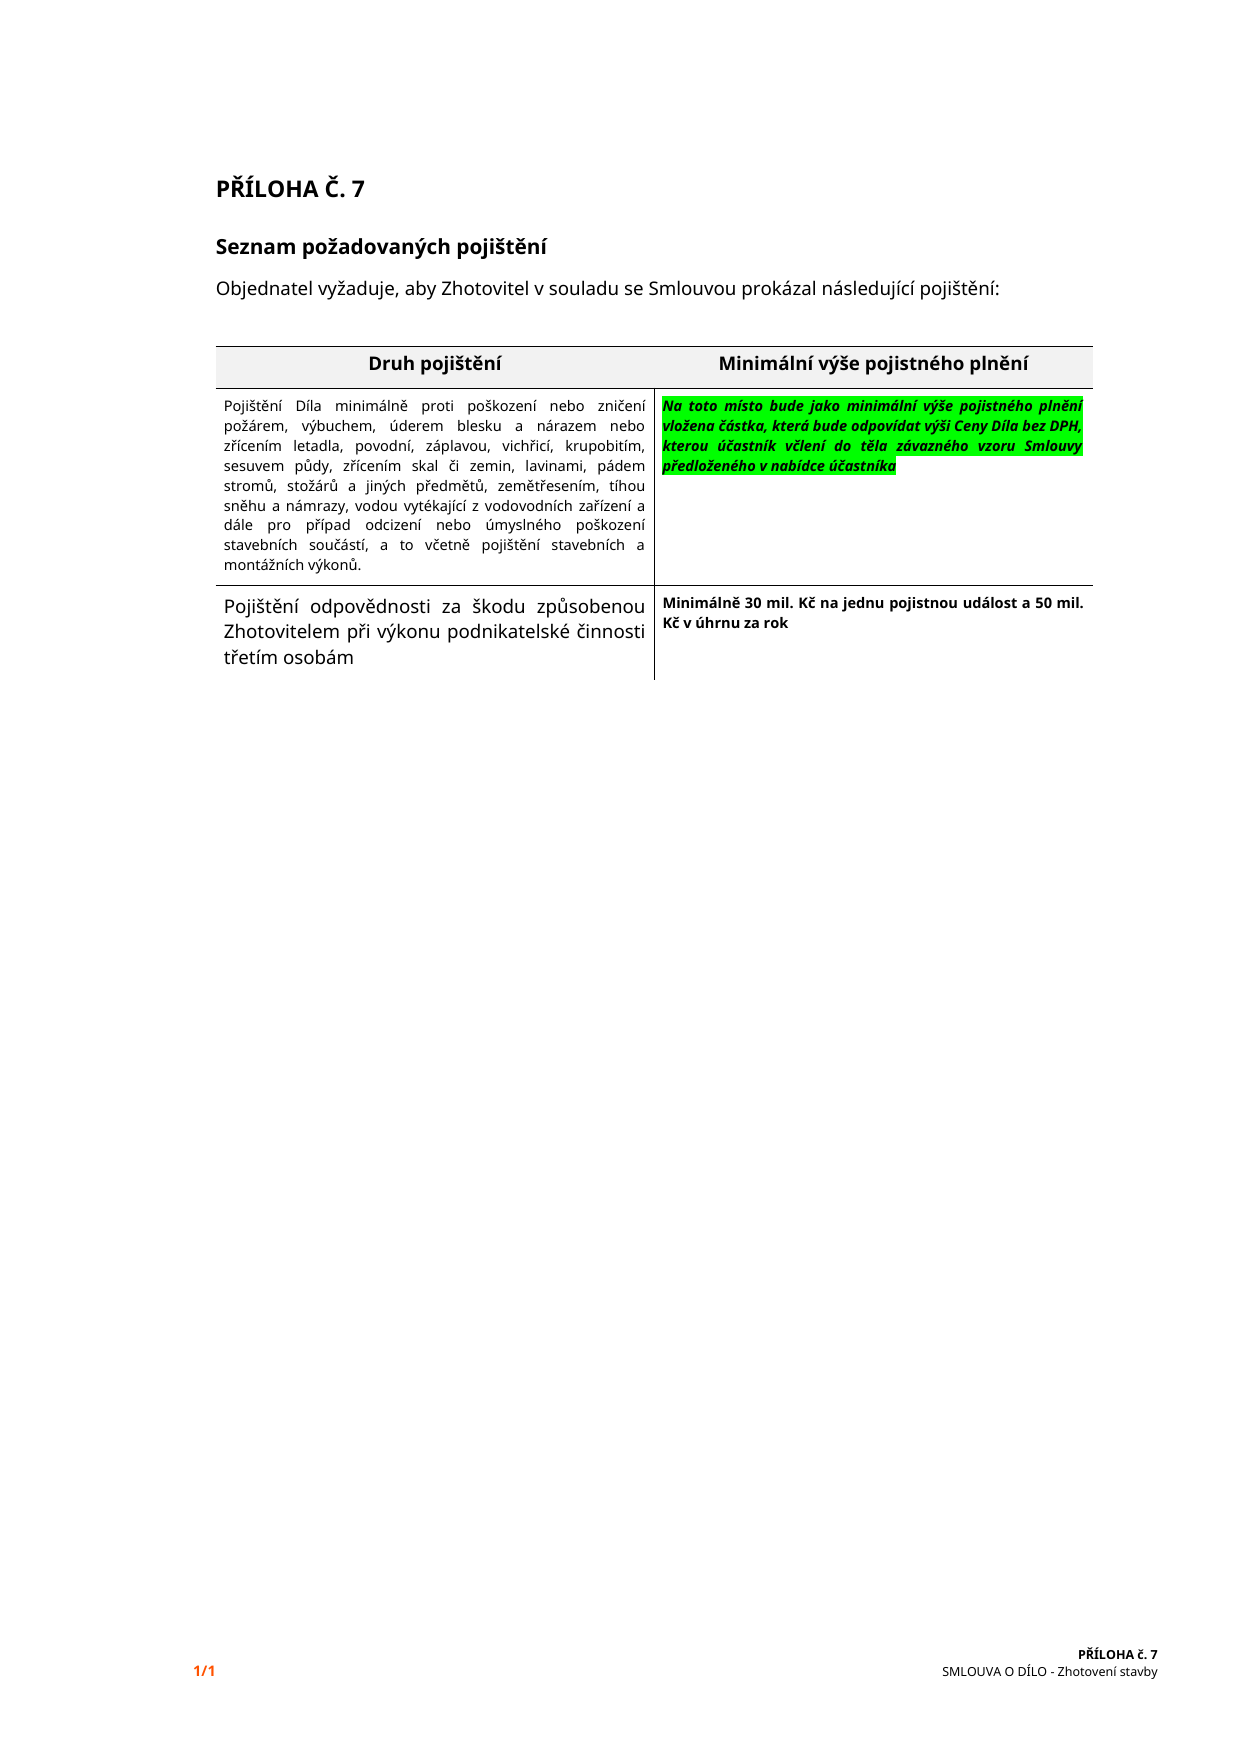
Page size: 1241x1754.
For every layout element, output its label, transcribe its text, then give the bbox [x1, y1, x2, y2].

table_cell Na toto místo bude jako minimální výše pojistného plnění vložena částka, která bude odpovídat výši Ceny Díla bez DPH, kterou účastník včlení do těla závazného vzoru Smlouvy předloženého v nabídce účastníka [655, 389, 1093, 585]
table_cell Minimálně 30 mil. Kč na jednu pojistnou událost a 50 mil. Kč v úhrnu za rok [655, 586, 1093, 680]
table_cell Pojištění odpovědnosti za škodu způsobenou Zhotovitelem při výkonu podnikatelské činnosti třetím osobám [216, 586, 654, 680]
table_header Druh pojištění [216, 347, 654, 388]
table_cell Pojištění Díla minimálně proti poškození nebo zničení požárem, výbuchem, úderem blesku a nárazem nebo zřícením letadla, povodní, záplavou, vichřicí, krupobitím, sesuvem půdy, zřícením skal či zemin, lavinami, pádem stromů, stožárů a jiných předmětů, zemětřesením, tíhou sněhu a námrazy, vodou vytékající z vodovodních zařízení a dále pro případ odcizení nebo úmyslného poškození stavebních součástí, a to včetně pojištění stavebních a montážních výkonů. [216, 389, 654, 585]
text Příloha č. 7 [216, 172, 1093, 204]
text Objednatel vyžaduje, aby Zhotovitel v souladu se Smlouvou prokázal následující pojištění: [216, 276, 1093, 301]
table_header Minimální výše pojistného plnění [654, 347, 1093, 388]
text Seznam požadovaných pojištění [216, 232, 1093, 260]
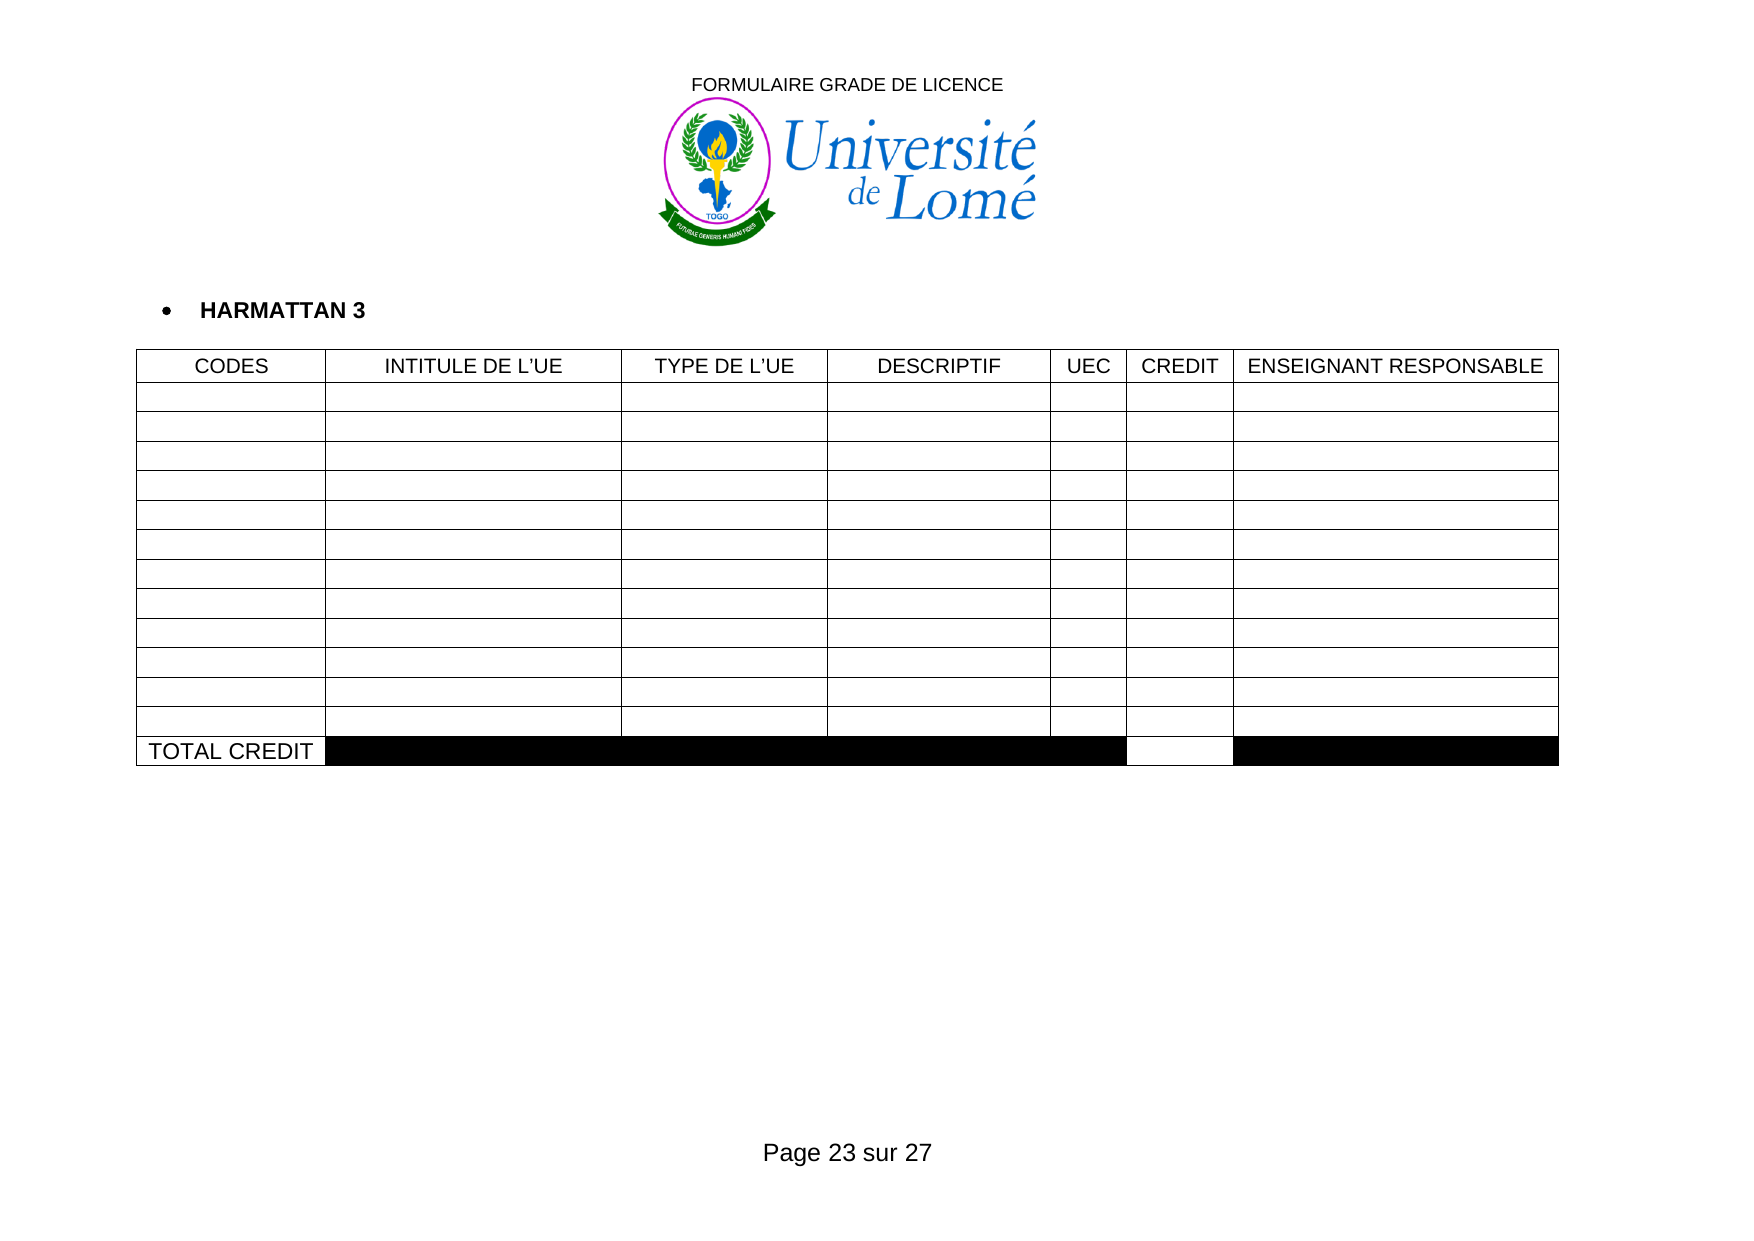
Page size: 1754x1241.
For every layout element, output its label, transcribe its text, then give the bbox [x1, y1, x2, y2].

table_cell [1127, 412, 1233, 441]
table_cell [1051, 619, 1126, 647]
table_cell [828, 471, 1050, 500]
table_cell [137, 530, 325, 559]
table_cell TOTAL CREDIT [137, 737, 325, 765]
table_cell [1051, 442, 1126, 470]
table_header CODES [137, 350, 325, 382]
table_cell [828, 619, 1050, 647]
table_cell [828, 648, 1050, 677]
table_cell [137, 412, 325, 441]
table_cell [1051, 471, 1126, 500]
table_cell [1127, 442, 1233, 470]
table_cell [1051, 412, 1126, 441]
table_cell [137, 442, 325, 470]
table_cell [622, 442, 827, 470]
table_cell [622, 678, 827, 706]
table_cell [1234, 471, 1558, 500]
table_cell [828, 589, 1050, 618]
table_cell [326, 648, 621, 677]
table_cell [1234, 412, 1558, 441]
table_cell [326, 619, 621, 647]
table_cell [828, 383, 1050, 411]
table_cell [828, 707, 1050, 736]
table_cell [622, 707, 827, 736]
table_cell [1127, 589, 1233, 618]
table_cell [1051, 501, 1126, 529]
table_cell [1127, 678, 1233, 706]
table_cell [326, 530, 621, 559]
table_cell [1051, 530, 1126, 559]
table_cell [1127, 619, 1233, 647]
table_cell [137, 678, 325, 706]
table_cell [1051, 707, 1126, 736]
table_cell [1234, 707, 1558, 736]
table_cell [622, 530, 827, 559]
table_header CREDIT [1127, 350, 1233, 382]
table_cell [137, 648, 325, 677]
table_cell [1127, 648, 1233, 677]
table_cell [137, 471, 325, 500]
table_cell [622, 737, 827, 765]
table_cell [1127, 530, 1233, 559]
table_cell [326, 412, 621, 441]
table_cell [1051, 560, 1126, 588]
table_cell [137, 501, 325, 529]
picture [629, 70, 1066, 276]
table_cell [1051, 383, 1126, 411]
table_cell [137, 707, 325, 736]
table_cell [1234, 383, 1558, 411]
table_cell [828, 530, 1050, 559]
table_cell [1234, 678, 1558, 706]
table_cell [828, 442, 1050, 470]
table_cell [326, 678, 621, 706]
table_cell [1051, 678, 1126, 706]
table_header DESCRIPTIF [828, 350, 1050, 382]
table_cell [828, 412, 1050, 441]
table_cell [622, 619, 827, 647]
table_cell [828, 560, 1050, 588]
table_cell [1051, 737, 1126, 765]
table_cell [326, 471, 621, 500]
table_cell [1127, 707, 1233, 736]
table_cell [1234, 589, 1558, 618]
table_cell [1234, 560, 1558, 588]
table_cell [828, 737, 1050, 765]
table_cell [326, 501, 621, 529]
table_cell [622, 383, 827, 411]
table_cell [1234, 442, 1558, 470]
table_header TYPE DE L’UE [622, 350, 827, 382]
table_cell [622, 471, 827, 500]
table_header ENSEIGNANT RESPONSABLE [1234, 350, 1558, 382]
table_cell [137, 560, 325, 588]
table_cell [1051, 589, 1126, 618]
table_cell [326, 737, 621, 765]
table_cell [137, 619, 325, 647]
table_cell [326, 442, 621, 470]
table_cell [326, 383, 621, 411]
table_cell [1051, 648, 1126, 677]
table_cell [1127, 501, 1233, 529]
table_cell [622, 412, 827, 441]
table_cell [1127, 737, 1233, 765]
list HARMATTAN 3 [162, 297, 1606, 324]
table_header INTITULE DE L’UE [326, 350, 621, 382]
table_cell [326, 589, 621, 618]
table_cell [828, 501, 1050, 529]
table_cell [1127, 383, 1233, 411]
table_cell [137, 383, 325, 411]
table_cell [828, 678, 1050, 706]
table_cell [622, 560, 827, 588]
table_cell [622, 648, 827, 677]
table_cell [622, 589, 827, 618]
table_cell [1127, 560, 1233, 588]
table_cell [1234, 501, 1558, 529]
table_cell [1127, 471, 1233, 500]
table_cell [326, 707, 621, 736]
table_cell [1234, 648, 1558, 677]
table_header UEC [1051, 350, 1126, 382]
table_cell [1234, 737, 1558, 765]
table_cell [1234, 619, 1558, 647]
table_cell [622, 501, 827, 529]
table_cell [137, 589, 325, 618]
table_cell [326, 560, 621, 588]
table_cell [1234, 530, 1558, 559]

══════════

WHAT YOU WILL DO: Reproduce each line of the records above, exactly and without pictures.

ANSWER:
Page size: 1241x1754.
For every layout element, output its label, transcribe its text, then give the bbox [x1, y1, x2, y2].

table_cell Na toto místo bude jako minimální výše pojistného plnění vložena částka, která bude odpovídat výši Ceny Díla bez DPH, kterou účastník včlení do těla závazného vzoru Smlouvy předloženého v nabídce účastníka [655, 389, 1093, 585]
table_cell Minimálně 30 mil. Kč na jednu pojistnou událost a 50 mil. Kč v úhrnu za rok [655, 586, 1093, 680]
table_cell Pojištění odpovědnosti za škodu způsobenou Zhotovitelem při výkonu podnikatelské činnosti třetím osobám [216, 586, 654, 680]
table_header Druh pojištění [216, 347, 654, 388]
table_cell Pojištění Díla minimálně proti poškození nebo zničení požárem, výbuchem, úderem blesku a nárazem nebo zřícením letadla, povodní, záplavou, vichřicí, krupobitím, sesuvem půdy, zřícením skal či zemin, lavinami, pádem stromů, stožárů a jiných předmětů, zemětřesením, tíhou sněhu a námrazy, vodou vytékající z vodovodních zařízení a dále pro případ odcizení nebo úmyslného poškození stavebních součástí, a to včetně pojištění stavebních a montážních výkonů. [216, 389, 654, 585]
text Příloha č. 7 [216, 172, 1093, 204]
text Objednatel vyžaduje, aby Zhotovitel v souladu se Smlouvou prokázal následující pojištění: [216, 276, 1093, 301]
table_header Minimální výše pojistného plnění [654, 347, 1093, 388]
text Seznam požadovaných pojištění [216, 232, 1093, 260]
Page size: 1754x1241.
For every layout element, output its label, transcribe its text, then give the bbox [x1, y1, x2, y2].

table_cell [1127, 412, 1233, 441]
table_cell [1051, 619, 1126, 647]
table_cell [828, 471, 1050, 500]
table_cell [137, 530, 325, 559]
table_cell TOTAL CREDIT [137, 737, 325, 765]
table_cell [1051, 442, 1126, 470]
table_header CODES [137, 350, 325, 382]
table_cell [828, 619, 1050, 647]
table_cell [828, 648, 1050, 677]
table_cell [137, 412, 325, 441]
table_cell [1051, 471, 1126, 500]
table_cell [1127, 442, 1233, 470]
table_cell [1051, 412, 1126, 441]
table_cell [137, 442, 325, 470]
table_cell [622, 442, 827, 470]
table_cell [622, 678, 827, 706]
table_cell [1234, 471, 1558, 500]
table_cell [828, 589, 1050, 618]
table_cell [326, 648, 621, 677]
table_cell [1234, 412, 1558, 441]
table_cell [326, 619, 621, 647]
table_cell [828, 383, 1050, 411]
table_cell [828, 707, 1050, 736]
table_cell [622, 707, 827, 736]
table_cell [1127, 589, 1233, 618]
table_cell [1051, 501, 1126, 529]
table_cell [1127, 678, 1233, 706]
table_cell [326, 530, 621, 559]
table_cell [1051, 530, 1126, 559]
table_cell [1127, 619, 1233, 647]
table_cell [137, 678, 325, 706]
table_cell [1051, 707, 1126, 736]
table_cell [1234, 707, 1558, 736]
table_cell [622, 530, 827, 559]
table_header CREDIT [1127, 350, 1233, 382]
table_cell [137, 648, 325, 677]
table_cell [1127, 648, 1233, 677]
table_cell [137, 471, 325, 500]
table_cell [622, 737, 827, 765]
table_cell [1127, 530, 1233, 559]
table_cell [326, 412, 621, 441]
table_cell [1051, 560, 1126, 588]
table_cell [137, 501, 325, 529]
picture [629, 70, 1066, 276]
table_cell [1051, 383, 1126, 411]
table_cell [137, 707, 325, 736]
table_cell [1234, 383, 1558, 411]
table_cell [828, 530, 1050, 559]
table_cell [1234, 678, 1558, 706]
table_cell [828, 442, 1050, 470]
table_cell [326, 678, 621, 706]
table_cell [1051, 678, 1126, 706]
table_header DESCRIPTIF [828, 350, 1050, 382]
table_cell [828, 412, 1050, 441]
table_cell [622, 619, 827, 647]
table_cell [828, 560, 1050, 588]
table_cell [1051, 737, 1126, 765]
table_cell [326, 471, 621, 500]
table_cell [1127, 707, 1233, 736]
table_cell [1234, 589, 1558, 618]
table_cell [1234, 560, 1558, 588]
table_cell [828, 737, 1050, 765]
table_cell [326, 501, 621, 529]
table_cell [622, 383, 827, 411]
table_cell [1234, 442, 1558, 470]
table_header TYPE DE L’UE [622, 350, 827, 382]
table_cell [622, 471, 827, 500]
table_header ENSEIGNANT RESPONSABLE [1234, 350, 1558, 382]
table_cell [137, 560, 325, 588]
table_cell [1051, 589, 1126, 618]
table_cell [326, 737, 621, 765]
table_cell [137, 619, 325, 647]
table_cell [326, 442, 621, 470]
table_cell [326, 383, 621, 411]
table_cell [1051, 648, 1126, 677]
table_cell [1127, 501, 1233, 529]
table_cell [622, 412, 827, 441]
table_cell [1127, 737, 1233, 765]
list HARMATTAN 3 [162, 297, 1606, 324]
table_header INTITULE DE L’UE [326, 350, 621, 382]
table_cell [326, 589, 621, 618]
table_cell [828, 501, 1050, 529]
table_cell [1127, 383, 1233, 411]
table_cell [137, 383, 325, 411]
table_cell [828, 678, 1050, 706]
table_cell [622, 560, 827, 588]
table_cell [622, 648, 827, 677]
table_cell [622, 589, 827, 618]
table_cell [1127, 560, 1233, 588]
table_cell [1234, 501, 1558, 529]
table_cell [1127, 471, 1233, 500]
table_cell [326, 707, 621, 736]
table_cell [1234, 648, 1558, 677]
table_header UEC [1051, 350, 1126, 382]
table_cell [1234, 737, 1558, 765]
table_cell [1234, 619, 1558, 647]
table_cell [622, 501, 827, 529]
table_cell [137, 589, 325, 618]
table_cell [326, 560, 621, 588]
table_cell [1234, 530, 1558, 559]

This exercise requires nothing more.